UNITED STATES of America, Plaintiff-Appellee, v. Patrick D. BURTON, Defendant-Appellant.

No. 19-3483

Decided: April 29, 2020

Before ILANA DIAMOND ROVNER, Circuit Judge, AMY C. BARRETT, Circuit Judge, AMY J. ST. EVE, Circuit Judge Angela Scott, Attorney, Office of the United States Attorney, Criminal Division, Fairview Heights, IL, for Plaintiff - Appellee Patrick D. Burton, Pro Se


Patrick Burton was convicted in 2010 of two counts of distributing five or more grams of cocaine, see 18 U.S.C. § 841(a)(2), (b)(1)(B), and sentenced to 210 months’ imprisonment, at the bottom of the advisory guidelines range of 210 to 262 months and above the ten-year statutory minimum. We dismissed his direct appeal. United States v. Burton, 437 F. App'x 512 (7th Cir. 2011). In 2014, Burton’s sentence was reduced to 168 months based on Amendment 782 to the sentencing guidelines, which lowered the offense level for his narcotics-related crime. See 18 U.S.C. § 3582(c). In 2019, Burton, through counsel, moved to reduce his sentence under the First Step Act, Pub. L. No. 115-319, § 404(b), 132 Stat. 5194, 5222 (2018), which made retroactive to some defendants sentenced before August 3, 2010, provisions of the Fair Sentencing Act, § 801, 21 U.S.C. § 841(b)(1)(A)(iii), that modified the statutory penalties in § 841(b)(1). The district court denied the motion, concluding that the Fair Sentencing Act would not affect Burton’s overall sentence, which was based on the guidelines and not a statutory minimum. The court commended Burton on his good behavior while in custody over the past decade but concluded—especially considering Burton’s prior sentence reduction—that any departure from his sentence would be “foolhardy” and “excessive.”

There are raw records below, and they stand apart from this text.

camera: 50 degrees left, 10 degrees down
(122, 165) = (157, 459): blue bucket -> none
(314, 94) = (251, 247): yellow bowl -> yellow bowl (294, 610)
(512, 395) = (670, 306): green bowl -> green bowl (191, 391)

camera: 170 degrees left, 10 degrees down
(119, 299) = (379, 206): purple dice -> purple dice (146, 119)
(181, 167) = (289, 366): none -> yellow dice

Burton filed a notice of appeal, but his appointed counsel asserts that the appeal is frivolous and moves to withdraw under Anders v. California, 386 U.S. 738, 744, 87 S.Ct. 1396, 18 L.Ed.2d 493 (1967). We note that Anders does not extend to proceedings in which a defendant seeks to reduce his sentence following retroactive sentencing changes. See United States v. Foster, 706 F.3d 887, 887–88 (7th Cir. 2013). Nevertheless, we follow the Anders safeguards to ensure consideration of potential issues. See Pennsylvania v. Finley, 481 U.S. 551, 554–55, 107 S.Ct. 1990, 95 L.Ed.2d 539 (1987); United States v. Brown, 823 F.3d 392, 394 (7th Cir. 2016). Burton has not responded to counsel’s motion. See Cir. R. 51(b).

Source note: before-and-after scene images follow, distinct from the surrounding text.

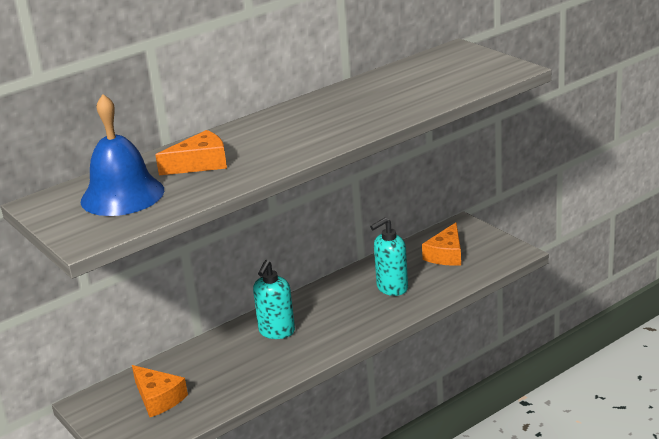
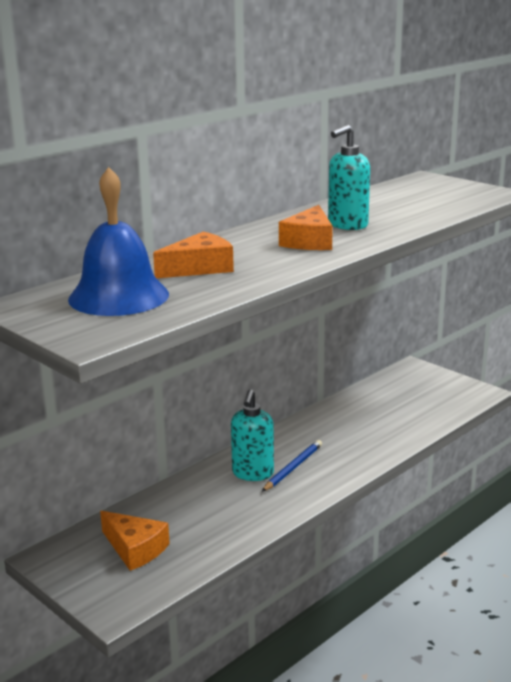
camera: 10 degrees left, 5 degrees down
(314, 327) = (293, 468): none -> blue pencil
(392, 288) = (364, 427): turquoise soap dispenser -> turquoise soap dispenser (347, 225)
(446, 254) = (409, 395): orange cheese -> orange cheese (309, 241)

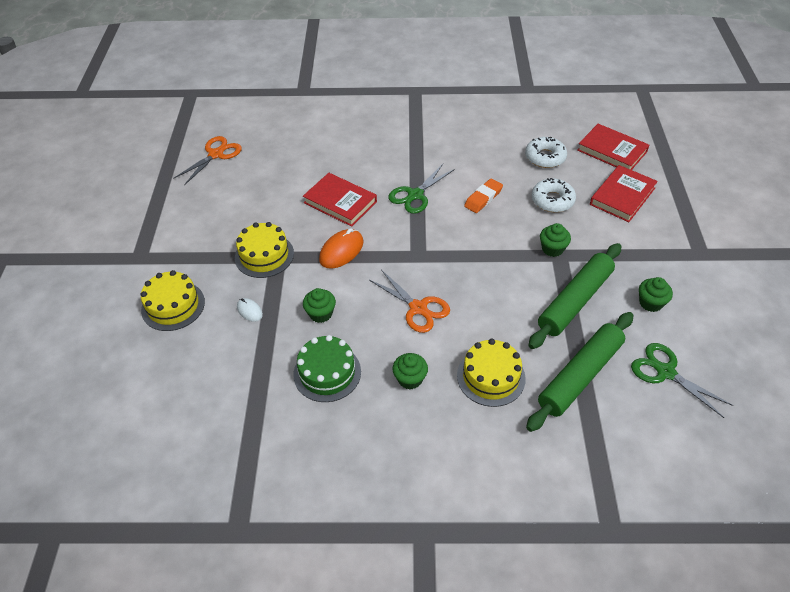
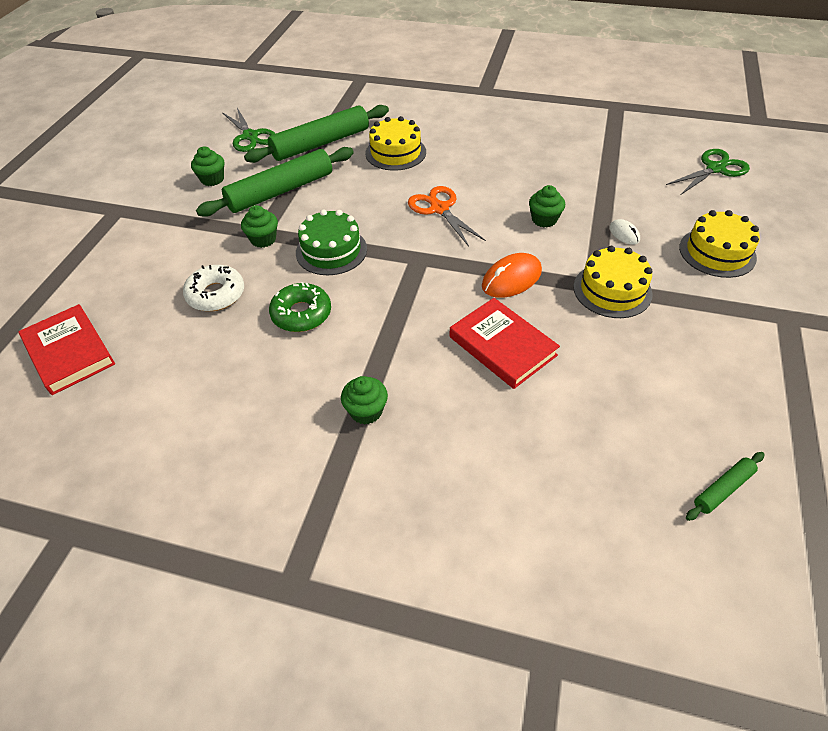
camera: 165 degrees left, 0 degrees up
(216, 154) = (722, 489): orange scissors -> green rolling pin
(327, 373) = (542, 174): green cake -> green cake (331, 251)
(410, 379) = (467, 161): green cupcake -> green cupcake (366, 411)
(415, 195) = (391, 337): green scissors -> green scissors (715, 169)
(483, 198) = (301, 314): orange eraser -> green donut
(545, 157) = (170, 361): white donut -> none
(622, 196) = (127, 284): red book -> none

Counsel first considers whether Burton could argue that the district court wrongly believed that it lacked discretion to reduce Burton’s sentence further, given its statements about his prior reduction based on Amendment 782 and the lack of any effect of the Fair Sentencing Act on his guidelines range. But counsel appropriately rejects this argument as frivolous. Section 404(b) of the First Step Act states that the district court “may” reduce a sentence for a covered offense, giving it discretion. The district court here recognized that the decision to reduce a defendant’s sentence “is left to the sentencing court’s discretion,” so the court, we would conclude, appropriately chose not to exercise it.

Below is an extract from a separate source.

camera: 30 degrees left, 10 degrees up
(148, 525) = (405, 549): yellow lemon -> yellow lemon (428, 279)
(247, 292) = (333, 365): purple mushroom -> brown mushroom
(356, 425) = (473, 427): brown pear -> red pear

Counsel relatedly considers whether Burton could challenge the district court’s justification for refusing to reduce his sentence under the First Step Act but properly regards this argument as frivolous. The court acted within its discretion when weighing the sentencing factors under 18 U.S.C. § 3553(a), see United States v. Adams, 879 F.3d 826, 829 (7th Cir. 2018), and concluded no reduction warranted because Burton’s sentence had previously been set above the then-statutory minimum for “good reason”—his criminal history, his history of violence, and his misleading statements during a competency hearing. We would not conclude that this explanation reflects any abuse of discretion.

Accordingly, we GRANT counsel’s motion to withdraw and DISMISS the appeal.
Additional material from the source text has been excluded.